For most of the world, January 1st marks the first day of the year. This day is filled with celebration and new things to come. Mostly, it signifies the beginning of a new cycle of months, seasons, and holidays. These things we expect every year. We know that on January 1st, we can expect the new year to bring Spring, Summer, Fall, and Winter. We can expect Independence day in July, Thanksgiving in November, and birthdays throughout the year.
In the same way, September 1st marks the beginning of the new liturgical year for the Church in which we can expect the four fasting periods - the Nativity Fast (Christmas), Great Lent, the Apostles Fast, and the Dormition Fast. We celebrate major feast days, such as the Elevation of the Holy Cross and Epiphany. We greet each other joyfully on the day of one another’s Saint (name day).
Many cultures begin a new year at different times than that of Western American culture. We have heard of the Chinese New Year (January 22, 2023) and Jewish New Year (Rosh Hashanah -September 25-27, 2022). If other cultures celebrate their new year with pride, perhaps it’s time we give a little more recognition to our Church New Year.
So why do we celebrate the new year on September 1st?
The Roman Empire, which was in control of the regions where Christianity first spread, began their new year on the first of September. When the Church formed it was only natural that she began the year at the same time as those around them. In part, the new year was relative to harvest, and like many time related events, the new year revolved around farming. Since then, western civilization has changed the beginning of the year to January.

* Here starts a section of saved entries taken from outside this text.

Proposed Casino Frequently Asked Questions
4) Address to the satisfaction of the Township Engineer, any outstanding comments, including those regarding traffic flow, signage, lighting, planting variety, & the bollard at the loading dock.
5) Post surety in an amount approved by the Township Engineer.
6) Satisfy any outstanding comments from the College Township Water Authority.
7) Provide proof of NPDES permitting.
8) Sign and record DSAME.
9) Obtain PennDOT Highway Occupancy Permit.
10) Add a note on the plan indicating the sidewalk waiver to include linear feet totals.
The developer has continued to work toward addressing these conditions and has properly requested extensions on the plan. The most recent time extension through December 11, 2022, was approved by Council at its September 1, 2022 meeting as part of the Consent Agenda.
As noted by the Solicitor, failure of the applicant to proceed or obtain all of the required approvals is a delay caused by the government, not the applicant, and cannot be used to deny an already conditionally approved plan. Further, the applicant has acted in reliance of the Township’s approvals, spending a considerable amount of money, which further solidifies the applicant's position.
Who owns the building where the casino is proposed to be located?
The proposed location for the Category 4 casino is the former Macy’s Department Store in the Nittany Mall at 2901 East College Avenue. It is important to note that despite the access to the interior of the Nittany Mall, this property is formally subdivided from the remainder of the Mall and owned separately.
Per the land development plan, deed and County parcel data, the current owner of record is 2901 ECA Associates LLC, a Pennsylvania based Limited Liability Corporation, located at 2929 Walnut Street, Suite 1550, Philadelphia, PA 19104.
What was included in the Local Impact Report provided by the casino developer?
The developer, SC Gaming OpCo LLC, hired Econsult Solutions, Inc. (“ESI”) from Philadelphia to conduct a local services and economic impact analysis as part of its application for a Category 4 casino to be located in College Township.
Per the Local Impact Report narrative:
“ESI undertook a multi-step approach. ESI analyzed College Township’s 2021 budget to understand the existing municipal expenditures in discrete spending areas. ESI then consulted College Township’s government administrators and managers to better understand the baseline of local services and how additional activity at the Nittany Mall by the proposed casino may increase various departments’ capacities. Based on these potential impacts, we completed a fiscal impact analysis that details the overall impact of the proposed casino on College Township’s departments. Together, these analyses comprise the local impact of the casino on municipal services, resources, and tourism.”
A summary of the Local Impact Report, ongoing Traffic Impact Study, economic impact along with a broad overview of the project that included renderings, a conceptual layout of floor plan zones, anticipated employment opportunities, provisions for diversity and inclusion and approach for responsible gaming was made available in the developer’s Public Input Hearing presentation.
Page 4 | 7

Biblically speaking, September 1st has an even greater significance. According to Tradition, Jesus Christ began His earthly ministry on this first day of the Roman New Year. Having spent forty days in the wilderness, he returned to his home town of Nazareth, where he preached from the Prophet Isaiah and was rejected by His own people. (Luke 4:14-30).

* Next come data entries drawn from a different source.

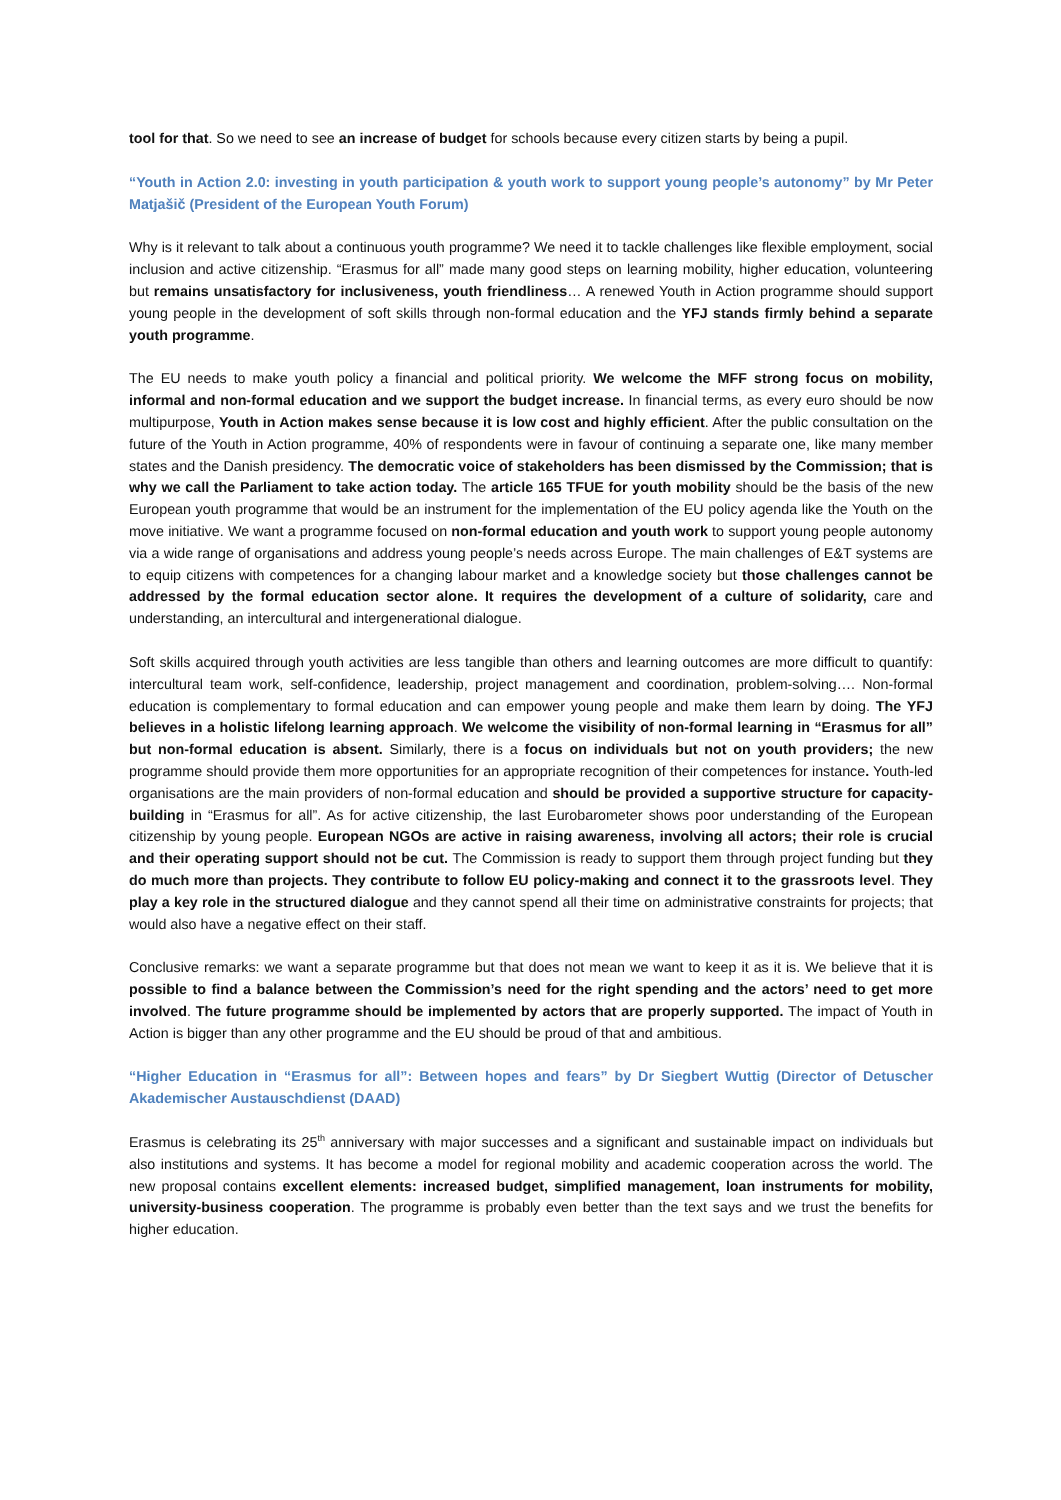tool for that. So we need to see an increase of budget for schools because every citizen starts by being a pupil.
“Youth in Action 2.0: investing in youth participation & youth work to support young people’s autonomy” by Mr Peter Matjašič (President of the European Youth Forum)
Why is it relevant to talk about a continuous youth programme? We need it to tackle challenges like flexible employment, social inclusion and active citizenship. “Erasmus for all” made many good steps on learning mobility, higher education, volunteering but remains unsatisfactory for inclusiveness, youth friendliness… A renewed Youth in Action programme should support young people in the development of soft skills through non-formal education and the YFJ stands firmly behind a separate youth programme.
The EU needs to make youth policy a financial and political priority. We welcome the MFF strong focus on mobility, informal and non-formal education and we support the budget increase. In financial terms, as every euro should be now multipurpose, Youth in Action makes sense because it is low cost and highly efficient. After the public consultation on the future of the Youth in Action programme, 40% of respondents were in favour of continuing a separate one, like many member states and the Danish presidency. The democratic voice of stakeholders has been dismissed by the Commission; that is why we call the Parliament to take action today. The article 165 TFUE for youth mobility should be the basis of the new European youth programme that would be an instrument for the implementation of the EU policy agenda like the Youth on the move initiative. We want a programme focused on non-formal education and youth work to support young people autonomy via a wide range of organisations and address young people’s needs across Europe. The main challenges of E&T systems are to equip citizens with competences for a changing labour market and a knowledge society but those challenges cannot be addressed by the formal education sector alone. It requires the development of a culture of solidarity, care and understanding, an intercultural and intergenerational dialogue.
Soft skills acquired through youth activities are less tangible than others and learning outcomes are more difficult to quantify: intercultural team work, self-confidence, leadership, project management and coordination, problem-solving…. Non-formal education is complementary to formal education and can empower young people and make them learn by doing. The YFJ believes in a holistic lifelong learning approach. We welcome the visibility of non-formal learning in “Erasmus for all” but non-formal education is absent. Similarly, there is a focus on individuals but not on youth providers; the new programme should provide them more opportunities for an appropriate recognition of their competences for instance. Youth-led organisations are the main providers of non-formal education and should be provided a supportive structure for capacity-building in “Erasmus for all”. As for active citizenship, the last Eurobarometer shows poor understanding of the European citizenship by young people. European NGOs are active in raising awareness, involving all actors; their role is crucial and their operating support should not be cut. The Commission is ready to support them through project funding but they do much more than projects. They contribute to follow EU policy-making and connect it to the grassroots level. They play a key role in the structured dialogue and they cannot spend all their time on administrative constraints for projects; that would also have a negative effect on their staff.
Conclusive remarks: we want a separate programme but that does not mean we want to keep it as it is. We believe that it is possible to find a balance between the Commission’s need for the right spending and the actors’ need to get more involved. The future programme should be implemented by actors that are properly supported. The impact of Youth in Action is bigger than any other programme and the EU should be proud of that and ambitious.
“Higher Education in “Erasmus for all”: Between hopes and fears” by Dr Siegbert Wuttig (Director of Detuscher Akademischer Austauschdienst (DAAD)
Erasmus is celebrating its 25<sup>th</sup> anniversary with major successes and a significant and sustainable impact on individuals but also institutions and systems. It has become a model for regional mobility and academic cooperation across the world. The new proposal contains excellent elements: increased budget, simplified management, loan instruments for mobility, university-business cooperation. The programme is probably even better than the text says and we trust the benefits for higher education.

Jesus Christ was bold and set the tone for His ministry with this event. He proclaimed the year of the Lord. As such, each year, His All-Holiness, Ecumenical Patriarch of Constantinople observes this day and signs the Protocol Statement initiating the New Ecclesiastical year.
In the life of the Church, every day has significance. We have a Saint or a few Saints to guide us through each day.

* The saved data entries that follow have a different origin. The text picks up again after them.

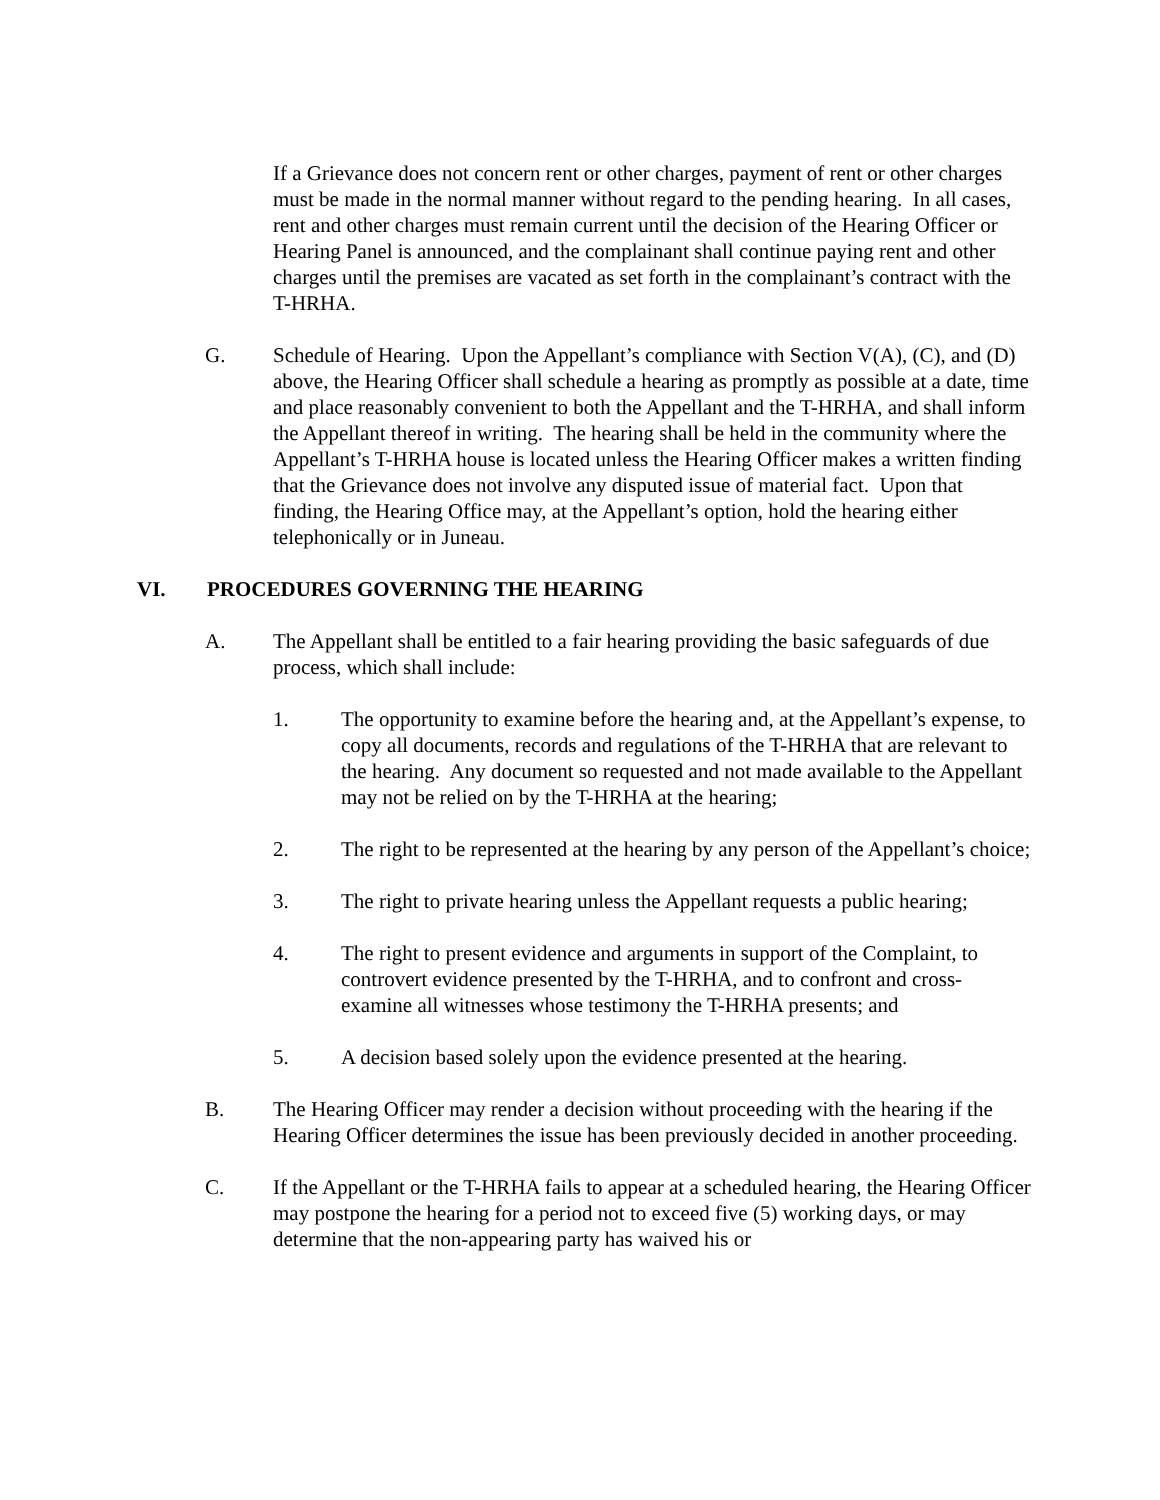If a Grievance does not concern rent or other charges, payment of rent or other charges must be made in the normal manner without regard to the pending hearing. In all cases, rent and other charges must remain current until the decision of the Hearing Officer or Hearing Panel is announced, and the complainant shall continue paying rent and other charges until the premises are vacated as set forth in the complainant’s contract with the T-HRHA.
G. Schedule of Hearing. Upon the Appellant’s compliance with Section V(A), (C), and (D) above, the Hearing Officer shall schedule a hearing as promptly as possible at a date, time and place reasonably convenient to both the Appellant and the T-HRHA, and shall inform the Appellant thereof in writing. The hearing shall be held in the community where the Appellant’s T-HRHA house is located unless the Hearing Officer makes a written finding that the Grievance does not involve any disputed issue of material fact. Upon that finding, the Hearing Office may, at the Appellant’s option, hold the hearing either telephonically or in Juneau.
VI. PROCEDURES GOVERNING THE HEARING
A. The Appellant shall be entitled to a fair hearing providing the basic safeguards of due process, which shall include:
1. The opportunity to examine before the hearing and, at the Appellant’s expense, to copy all documents, records and regulations of the T-HRHA that are relevant to the hearing. Any document so requested and not made available to the Appellant may not be relied on by the T-HRHA at the hearing;
2. The right to be represented at the hearing by any person of the Appellant’s choice;
3. The right to private hearing unless the Appellant requests a public hearing;
4. The right to present evidence and arguments in support of the Complaint, to controvert evidence presented by the T-HRHA, and to confront and cross-examine all witnesses whose testimony the T-HRHA presents; and
5. A decision based solely upon the evidence presented at the hearing.
B. The Hearing Officer may render a decision without proceeding with the hearing if the Hearing Officer determines the issue has been previously decided in another proceeding.
C. If the Appellant or the T-HRHA fails to appear at a scheduled hearing, the Hearing Officer may postpone the hearing for a period not to exceed five (5) working days, or may determine that the non-appearing party has waived his or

This is your second chance at a new year, a new you, grounded in Christ. Now is a good time to ask yourself, What can you do to make this Ecclesiastical New Year more spiritual? Perhaps you could read the Bible every day, find a spiritual book, take moments to pray, find out more about the day’s saint and perhaps learn to fast better. This is a wonderful opportunity! But as we work on becoming closer to God, find time to love your neighbor better. Be patient, and kind. Offer time and talents to the Church and to those in need. This is how we celebrate the Ecclesiastical New Year!